→ Document segment
■ ■ ■ ■
An opaque silk scrim on the opposite side of the ballroom was splashed with abstracts in light, with a lineup of women and men in black standing at attention in front of it. Facing the line were translucent acrylic cocktail tables for two. Framed place cards on each tabletop paired each guest with their favorite beverage and dinner partner.

Suddenly, part of the 21-foot ceiling began to move.

The closer the polished aluminum truss got to the carpeted floor, the more obvious it became that for this occasion, it would function as something more than a piece of rigging. Bedecked with see-through acrylic panels and exotic floral arrangements, the pipe and bar was destined to be a very flashy dining platform.

No white linen for this event’s five courses—this was a different kind of contemporary elegance.

As the “table” rested at appropriate height, the black-clad lineup broke formation, with each server retrieving an acrylic chair from somewhere in the low-lit theatrical environment, and then approaching their assigned guest with a chair, a smile and an introduction as their “personal butler” for the evening.

As diners took their seats at the “table,” a light behind the scrim revealed a group of high-hatted chefs onstage. They were huddled over the assembly of a first course: sea scallops, tomatos and greens. At stage right, a pastry chef shared the spotlight as she created a delicate five- or six-foot floral arrangement of dark chocolate blossoms and pastel accents.
■ ■ ■ ■
→ Work instruction
Summarize the passage about the ballroom dinner in two sentences. The lines that come next bear no relation to the passage.

→ Dataset section
■ ■ ■ ■
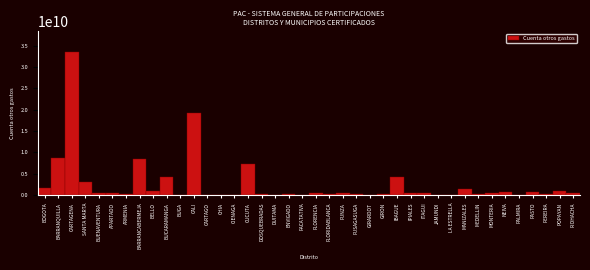

True or false: the data shows 7558320865 at BUCARAMANGA.

False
■ ■ ■ ■
→ Task response
In a ballroom, a polished aluminum truss was lowered from the 21-foot ceiling and, decked with see-through acrylic panels and exotic floral arrangements, became the dining table for a five-course meal served without white linen. Servers in black each brought an acrylic chair to an assigned guest and introduced themselves as that guest's "personal butler," while a light behind a silk scrim revealed chefs onstage assembling the first course and a pastry chef creating a floral arrangement of dark chocolate blossoms.